** Exercise brief **
Please answer these questions from the article on Banco Master below, marking each answer with its number.
1. Roughly how much did Banco Master funnel to the law firm of Viviane Barci de Moraes?
2. To which body were the Federal Revenue Service documents delivered?
3. In the closing paragraph, what do ordinary Brazilians struggle with?

The Scandal of the Century: How Banco Master’s Millions Exposed the Rot at the Heart of Brazil’s Judiciary
In what can only be described as one of the most damning exposures of elite capture in modern Brazilian history, fresh evidence from the Federal Revenue Service (Receita Federal) has blown the lid off alleged influence peddling at the highest levels of the Supreme Federal Court (STF) and among former power brokers. Documents delivered to the Senate’s CPI on Organized Crime reveal that Banco Master funneled roughly R$80 million to the law firm of Viviane Barci de Moraes—the wife of STF Minister Alexandre de Moraes—between 2022 and 2025. Additional tens of millions flowed to firms linked to former President Michel Temer, ex-STF Minister Ricardo Lewandowski, and others.8
This is not mere coincidence or “standard legal work.” It is a pattern that screams conflict of interest, cronyism, and the weaponization of public institutions for private gain. While ordinary Brazilians struggle with inflation, taxes, and a justice system that often feels stacked against them, a select circle of insiders appears to have turned the STF into a lucrative protection racket.

Absolute pixel coordinate data
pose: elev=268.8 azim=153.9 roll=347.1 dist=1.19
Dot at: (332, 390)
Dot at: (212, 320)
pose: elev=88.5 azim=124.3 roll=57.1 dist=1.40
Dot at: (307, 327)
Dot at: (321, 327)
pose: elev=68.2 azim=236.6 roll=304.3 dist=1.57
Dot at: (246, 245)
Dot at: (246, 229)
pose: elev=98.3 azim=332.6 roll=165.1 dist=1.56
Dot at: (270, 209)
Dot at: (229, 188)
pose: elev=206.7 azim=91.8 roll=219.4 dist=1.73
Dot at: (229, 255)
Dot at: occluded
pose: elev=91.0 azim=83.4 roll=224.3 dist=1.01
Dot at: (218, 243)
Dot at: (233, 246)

** Task solution **
1. Roughly R$80 million, between 2022 and 2025.
2. The Senate's CPI on Organized Crime.
3. Inflation, taxes, and a justice system that often feels stacked against them.